Viterbo – Coltellate, bottigliate, calci e pugni. Ma nessuno è condannato.
Dopo nove anni, il processo a quattro ragazzi appena maggiorenni è finito con la prescrizione di gran parte delle accuse.
Era il dicembre 2005. Viterbo registra due aggressioni in pochi giorni. Sempre in notturna e tra gruppi di giovani.
La prima avviene la notte del 4 dicembre. I quattro ragazzi vengono denunciati per lesioni aggravate e minacce. Avrebbero accoltellato un giovane all’addome, colpendolo anche con un tirapugni e bottiglie rotte, più calci e cazzotti. Altre tre persone dicono di aver subito minacce dai quattro. Uno si sarebbe espresso in questi termini: “State fermi altrimenti vi ammazzo, a Viterbo comandano i fascisti!”.
La seconda aggressione avviene la notte di Natale.

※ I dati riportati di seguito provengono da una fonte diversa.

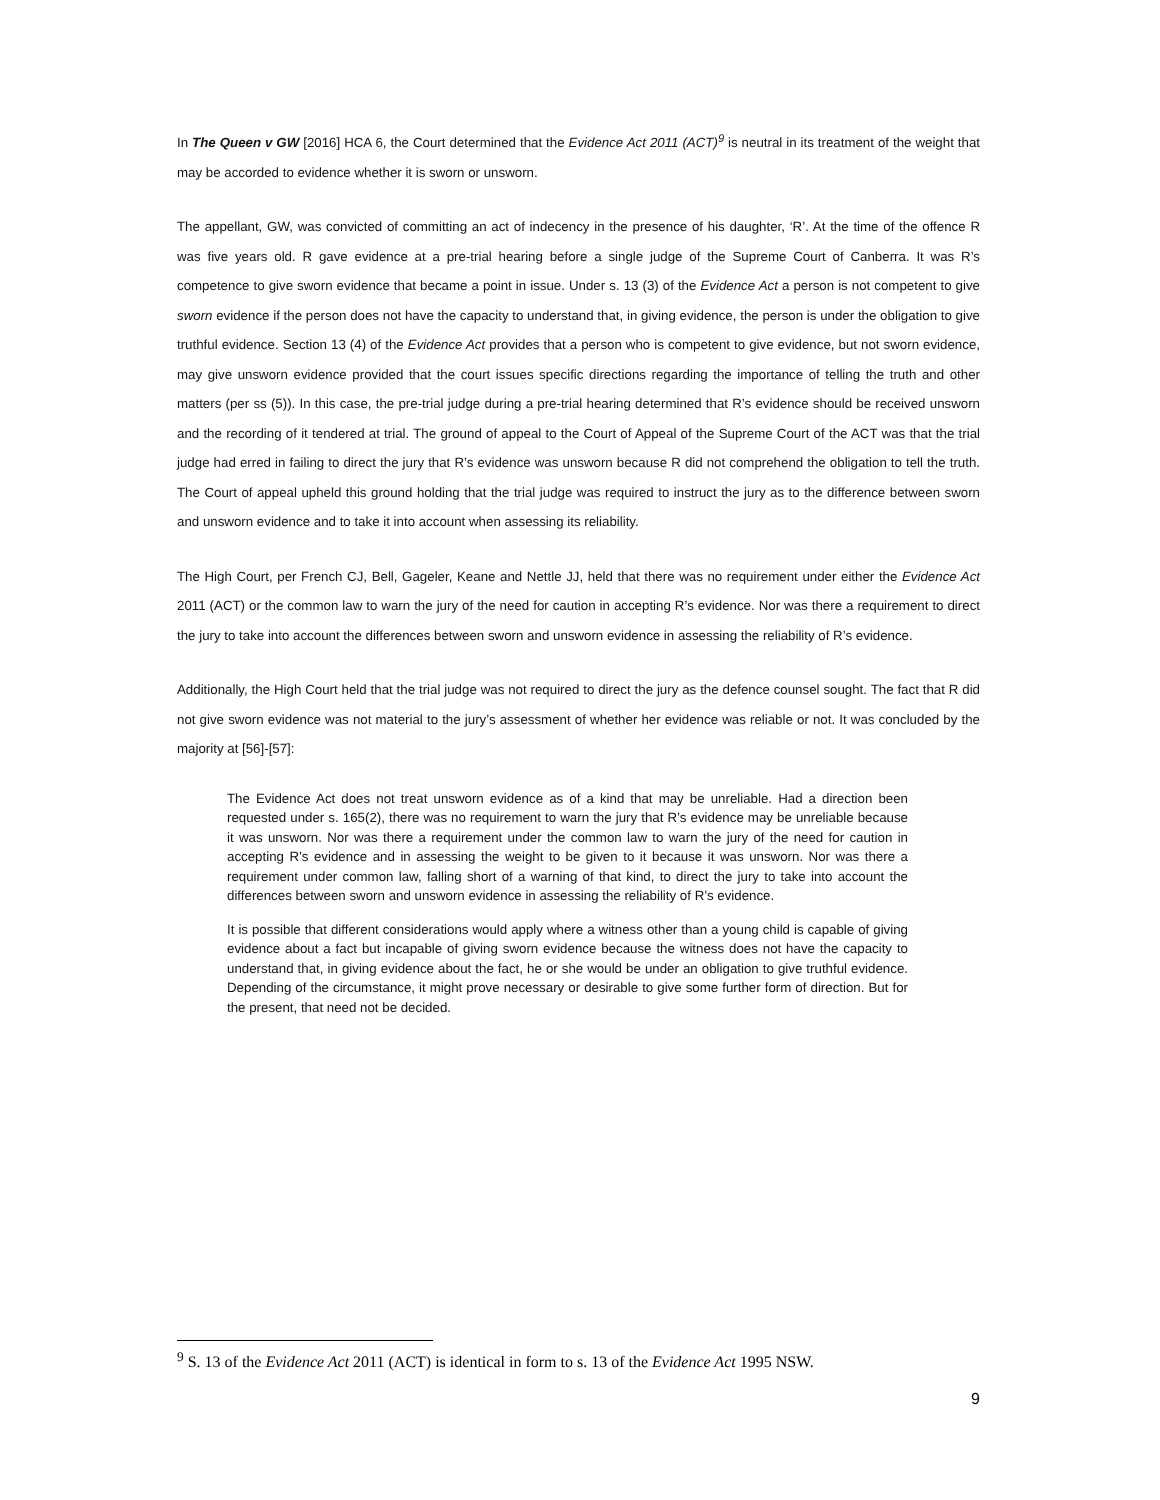In The Queen v GW [2016] HCA 6, the Court determined that the Evidence Act 2011 (ACT)<sup>9</sup> is neutral in its treatment of the weight that may be accorded to evidence whether it is sworn or unsworn.
The appellant, GW, was convicted of committing an act of indecency in the presence of his daughter, ‘R’. At the time of the offence R was five years old. R gave evidence at a pre-trial hearing before a single judge of the Supreme Court of Canberra. It was R’s competence to give sworn evidence that became a point in issue. Under s. 13 (3) of the Evidence Act a person is not competent to give sworn evidence if the person does not have the capacity to understand that, in giving evidence, the person is under the obligation to give truthful evidence. Section 13 (4) of the Evidence Act provides that a person who is competent to give evidence, but not sworn evidence, may give unsworn evidence provided that the court issues specific directions regarding the importance of telling the truth and other matters (per ss (5)). In this case, the pre-trial judge during a pre-trial hearing determined that R’s evidence should be received unsworn and the recording of it tendered at trial. The ground of appeal to the Court of Appeal of the Supreme Court of the ACT was that the trial judge had erred in failing to direct the jury that R’s evidence was unsworn because R did not comprehend the obligation to tell the truth. The Court of appeal upheld this ground holding that the trial judge was required to instruct the jury as to the difference between sworn and unsworn evidence and to take it into account when assessing its reliability.
The High Court, per French CJ, Bell, Gageler, Keane and Nettle JJ, held that there was no requirement under either the Evidence Act 2011 (ACT) or the common law to warn the jury of the need for caution in accepting R’s evidence. Nor was there a requirement to direct the jury to take into account the differences between sworn and unsworn evidence in assessing the reliability of R’s evidence.
Additionally, the High Court held that the trial judge was not required to direct the jury as the defence counsel sought. The fact that R did not give sworn evidence was not material to the jury’s assessment of whether her evidence was reliable or not. It was concluded by the majority at [56]-[57]:
The Evidence Act does not treat unsworn evidence as of a kind that may be unreliable. Had a direction been requested under s. 165(2), there was no requirement to warn the jury that R’s evidence may be unreliable because it was unsworn. Nor was there a requirement under the common law to warn the jury of the need for caution in accepting R’s evidence and in assessing the weight to be given to it because it was unsworn. Nor was there a requirement under common law, falling short of a warning of that kind, to direct the jury to take into account the differences between sworn and unsworn evidence in assessing the reliability of R’s evidence.
It is possible that different considerations would apply where a witness other than a young child is capable of giving evidence about a fact but incapable of giving sworn evidence because the witness does not have the capacity to understand that, in giving evidence about the fact, he or she would be under an obligation to give truthful evidence. Depending of the circumstance, it might prove necessary or desirable to give some further form of direction. But for the present, that need not be decided.
<sup>9</sup> S. 13 of the Evidence Act 2011 (ACT) is identical in form to s. 13 of the Evidence Act 1995 NSW.
9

Uno dei quattro, insieme ad altre nove persone non identificate, si sarebbe avventato su tre giovani prendendoli a calci, pugni e bastonate. Il tutto fuori da un pub. E’ accusato anche di aver rapinato una delle vittime, strappandogli il telefonino che aveva al collo, dentro il portacellulare.
Ma ieri, la vittima ha smentito: “Non me lo ha preso nessuno. Nella concitazione pensavo di averlo perso. Invece era in macchina”.
Il risultato è stata l’assoluzione dell’unico giovane accusato di rapina, in base alle dichiarazioni della vittima. Più la prescrizione di massa di tutti gli altri reati, chiesta anche dal pm Paola Conti che non ha potuto fare altro, visto il tempo trascorso.
Un fatto sottolineato con amarezza dall’avvocato di parte civile Alessandro Ricci. Non ha potuto essere presente in udienza, ma ha voluto dirlo lo stesso con una lettera letta in aula: “Dopo nove anni il mio cliente non ha potuto avere giustizia”.